John Christie est un tueur en série du type de H. H. Holmes, de Petiot ou de Landru : autrement dit, il est le designer et machiniste d’une petite usine de sexe et de mort logée derrière la façade d’un immeuble quelconque qui finit en effet par s’apparenter à la caverne d’une arachnide cavernicole.

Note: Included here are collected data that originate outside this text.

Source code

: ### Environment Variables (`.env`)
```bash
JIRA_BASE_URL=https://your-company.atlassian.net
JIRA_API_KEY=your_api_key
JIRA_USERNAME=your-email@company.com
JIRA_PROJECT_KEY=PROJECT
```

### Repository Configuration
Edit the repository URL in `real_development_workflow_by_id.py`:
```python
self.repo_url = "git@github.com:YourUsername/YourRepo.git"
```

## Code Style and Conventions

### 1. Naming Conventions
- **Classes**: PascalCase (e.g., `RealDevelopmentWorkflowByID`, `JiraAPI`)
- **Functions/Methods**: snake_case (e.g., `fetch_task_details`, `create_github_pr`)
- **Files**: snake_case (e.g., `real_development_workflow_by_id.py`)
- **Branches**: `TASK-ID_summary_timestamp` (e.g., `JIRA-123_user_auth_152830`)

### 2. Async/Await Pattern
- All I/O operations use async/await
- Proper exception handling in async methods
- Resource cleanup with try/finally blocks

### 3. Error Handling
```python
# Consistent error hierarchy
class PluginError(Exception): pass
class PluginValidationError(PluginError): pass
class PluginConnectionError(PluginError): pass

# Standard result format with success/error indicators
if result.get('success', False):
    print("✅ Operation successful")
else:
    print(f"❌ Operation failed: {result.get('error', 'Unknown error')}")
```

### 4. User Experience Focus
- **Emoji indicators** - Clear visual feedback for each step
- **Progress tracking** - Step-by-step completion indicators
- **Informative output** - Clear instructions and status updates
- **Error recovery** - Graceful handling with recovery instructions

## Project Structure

L’horreur est là, arachnéenne. Elle est déjà là dans le visage rond et le regard bleu de John Christie dont l’affabilité retient tout signe de folie avant les ultimes relâchements du passage à l’acte (c’est déjà Anthony Hopkins à qui Richard Attenborough donnera le rôle du ventriloque schizo de Magic en 1978, c’est aussi et étonnamment Nick Frost, l’acteur anglais et complice des comédies de Simon Pegg et Edgar Wright). Mais l’horreur est ailleurs aussi, dans un immeuble vétuste qui se révèle l’antre glauque et le ventre bombé d’un homme qui s’engorge du cadavre de ses victimes. L’horreur est enfin là, dans une société qui fait toute sa place aux normopathes en préférant livrer à la vindicte publique et à la potence les faibles d’esprit, les incultes et les idiots comme Timothy Evans magnifiquement interprété par John Hurt à l’occasion de son tout premier grand rôle.
John Christie est un parasite monstrueux et imperceptible. Et le monstre est tout à fait chez lui, à son aise dans l’inhumanité de l'Angleterre de l'après-guerre, parasite obscène d'un corps social obscène. Obscène quand la société anglaise abandonne les femmes enceintes aux avorteurs clandestins et aux tueurs qui se font passer tels. Obscène quand elle abandonne ses prolétaires sous-éduqués à des charlatans et des meurtriers qui les font condamner à leur place.
John Christie est une araignée cavernicole pour autant que l’Angleterre aura été pour lui une caverne abritant la cavité de ses activités prédatrices.